Taboo topics

Life’s a balancing act. One can balance on rocks, as in this picture at Lake Hope in the Remarkables Mountains. One can balance messages in publicity, trying to carefully tread the line between interesting and controversial.
This week I was really disappointed to be told by a bookseller that they couldn’t stock my novel Broken is Beautiful because it has vaccination as one of its topics. Vaccination is not the core of my book. The theme is repairing broken people, friendships and how to bridge divides. However, the bookseller said their staff had been abused in connection with books on vaccination so they would not stock books, either pro- or anti-vaccination, or anything in between.
Disappointed isn’t a strong enough word to describe how I felt. Dismay doesn’t cut it either. Despondent? Other words that come to mind are ‘censorship’, ‘pandering’, ‘fear’. I hate the thought that I am living in a society where we cannot stock books that refer to a contentious topic, because we are scared of people’s reactions.

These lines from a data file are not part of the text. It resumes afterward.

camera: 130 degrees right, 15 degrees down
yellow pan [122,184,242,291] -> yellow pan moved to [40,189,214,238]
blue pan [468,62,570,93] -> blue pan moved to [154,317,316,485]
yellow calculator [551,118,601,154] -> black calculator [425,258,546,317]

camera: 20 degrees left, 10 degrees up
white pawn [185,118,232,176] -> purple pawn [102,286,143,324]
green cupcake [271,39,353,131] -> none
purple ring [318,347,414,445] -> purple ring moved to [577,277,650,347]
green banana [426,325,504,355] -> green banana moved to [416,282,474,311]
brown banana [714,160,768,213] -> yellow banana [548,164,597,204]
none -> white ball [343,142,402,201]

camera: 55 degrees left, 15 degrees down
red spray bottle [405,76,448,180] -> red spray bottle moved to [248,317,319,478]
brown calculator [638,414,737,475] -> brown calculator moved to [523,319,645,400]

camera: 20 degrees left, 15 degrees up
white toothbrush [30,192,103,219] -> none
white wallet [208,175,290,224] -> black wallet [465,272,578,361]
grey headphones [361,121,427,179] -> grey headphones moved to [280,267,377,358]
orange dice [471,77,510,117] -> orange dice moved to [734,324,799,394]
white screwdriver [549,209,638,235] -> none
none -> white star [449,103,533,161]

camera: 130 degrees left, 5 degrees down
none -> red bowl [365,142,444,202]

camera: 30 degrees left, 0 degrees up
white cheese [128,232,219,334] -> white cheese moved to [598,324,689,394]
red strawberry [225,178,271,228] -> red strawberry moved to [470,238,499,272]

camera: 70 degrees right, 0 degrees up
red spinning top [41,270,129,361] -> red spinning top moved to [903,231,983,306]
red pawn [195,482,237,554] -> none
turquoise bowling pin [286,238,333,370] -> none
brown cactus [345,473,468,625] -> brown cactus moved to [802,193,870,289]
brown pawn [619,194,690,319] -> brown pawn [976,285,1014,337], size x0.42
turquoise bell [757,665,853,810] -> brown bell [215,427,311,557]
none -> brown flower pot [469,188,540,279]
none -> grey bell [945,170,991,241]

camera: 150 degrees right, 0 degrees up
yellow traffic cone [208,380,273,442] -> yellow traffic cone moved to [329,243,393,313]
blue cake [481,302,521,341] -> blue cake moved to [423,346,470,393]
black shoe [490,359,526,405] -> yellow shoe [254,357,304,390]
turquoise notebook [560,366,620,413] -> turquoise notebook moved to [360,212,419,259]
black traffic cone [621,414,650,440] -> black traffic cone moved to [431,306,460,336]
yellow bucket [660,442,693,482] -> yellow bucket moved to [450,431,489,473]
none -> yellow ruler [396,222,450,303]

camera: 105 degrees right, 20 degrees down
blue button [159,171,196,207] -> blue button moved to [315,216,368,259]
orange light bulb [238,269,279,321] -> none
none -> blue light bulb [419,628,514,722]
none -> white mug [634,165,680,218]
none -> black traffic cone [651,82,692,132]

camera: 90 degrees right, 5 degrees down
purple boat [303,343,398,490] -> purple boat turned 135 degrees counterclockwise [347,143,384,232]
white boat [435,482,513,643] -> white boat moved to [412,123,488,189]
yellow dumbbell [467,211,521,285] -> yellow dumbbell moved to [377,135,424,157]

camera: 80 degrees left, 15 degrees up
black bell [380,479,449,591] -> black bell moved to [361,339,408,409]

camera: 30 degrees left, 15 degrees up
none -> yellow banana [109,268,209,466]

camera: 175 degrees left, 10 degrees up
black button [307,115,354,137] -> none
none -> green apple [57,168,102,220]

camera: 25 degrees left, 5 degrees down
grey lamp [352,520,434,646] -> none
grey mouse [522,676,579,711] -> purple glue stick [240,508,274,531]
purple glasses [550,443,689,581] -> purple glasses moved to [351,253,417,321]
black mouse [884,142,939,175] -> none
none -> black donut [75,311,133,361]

I’m not saying I think bookshop employees should be subject to abuse. No one should be deliberately exposed to abuse in their workplace. However, I am distraught to be living in a society where abuse is so common and accepted that it affects which books can be stocked. I wonder what the other people in the bookstore were doing when the staff were verbally abused? Intervening, or turning away to not get involved? Is our problem more about how we deal with differing ideas and conflict, than vaccination per se?
Where will people go for information if they can’t get books? The internet is a likely venue and one that people frequently use instead of bookstores. The internet, that place where people can’t tell the difference between valid information and misinformation. The internet, a place we consider to be one of the drivers of the vax/antivax divide, amongst other societal rifts.
One could consider that vaccination is currently a sensitive subject, so we should steer away from it for the time being, but not forever. Let the heat subside out of the argument. How long might we need to keep books about vaccination out of sight? A few months? A few years? Will a divide just quietly disappear if no one talks about it? Should we remove books referring to Māori co-governance off the shelves? That’s a current hot topic. How about 1080, which raises huge amounts of ire in many places. Should US stores avoid books that refer to any aspect of gun control?
I hypothesise that major problems ignored rarely dissipate magically. When I think of our society having to avoid books on specific topics because they result in abuse, I think of moth larvae chewing at a woollen jersey stored over summer in a glory chest. When you need that jersey to mitigate the winter chills, you pull it out to find the fabric has disintegrated beyond repair.